MR. CROWLEY: We’ll make this the last question.

QUESTION: Thank you. Sarah Pray from the Open Society Institute. This is a bit of a piggyback on to Scott’s question. But we’ve seen some indications, particularly with the crackdown in independent media in Southern Sudan, that perhaps in a newly independent state, the Government of Southern Sudan wouldn’t necessarily uphold free and fair media and other fundamental human rights. So I’m wondering if you could comment on how the U.S. Government while balancing the need for capacity building and institution building in Southern Sudan, would ensure that the government -- a newly formed government in Southern Sudan would not be given a free pass on human rights and would be held to the highest standards of transparency and accountability.

MR. SHORTLEY: Right, thank you. Well this was also a topic of the discussion between Vice President Biden and President Salva Kiir. It really did cover a wide range of issues. It’s a concern for us because security in the South not only comes from the threat of the North, but also from within the South itself. And so our focus is – is not just on leveraging peace by putting pressure on the North and building the capacity of the South, supporting the negotiations between North and South, but also trying to facilitate the Southerners to reach out to their statesmen.

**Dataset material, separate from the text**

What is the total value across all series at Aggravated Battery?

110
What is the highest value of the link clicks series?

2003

The -- we have a significant conflict mitigation effort that’s going to focus on the South, looking to not only build capacity in the rural areas, but also build a capacity of the government to deal with conflict. And that will include how the army interacts with people, how the police interact with people, and the kind of dialogue that occurs. The United Nations has been significant helpful in the last few weeks with General Athor, others coming out of the election. There’s been some insecurity.

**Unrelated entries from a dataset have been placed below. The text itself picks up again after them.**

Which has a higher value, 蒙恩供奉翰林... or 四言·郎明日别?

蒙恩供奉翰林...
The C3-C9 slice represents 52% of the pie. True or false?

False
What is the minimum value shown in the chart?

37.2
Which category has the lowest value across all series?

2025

Now that will continue but we’re also going to play a significant role, and we look to also talk to the government about they interact with their population to support human rights and to ensure that the protection of civilians, protection of women’s rights, and others are met. That’s significantly also the effort on media. I think that if you look at where we were in 2005 and where we are now, we’ve come a very long way and they have come a very long way. And the international community has assisted but they have done a lot on their own, and our input has not been as far as their advancement. I would say we need to do a great deal more as well, as do they. And so I’ll just leave it there. Thank you. (Applause.)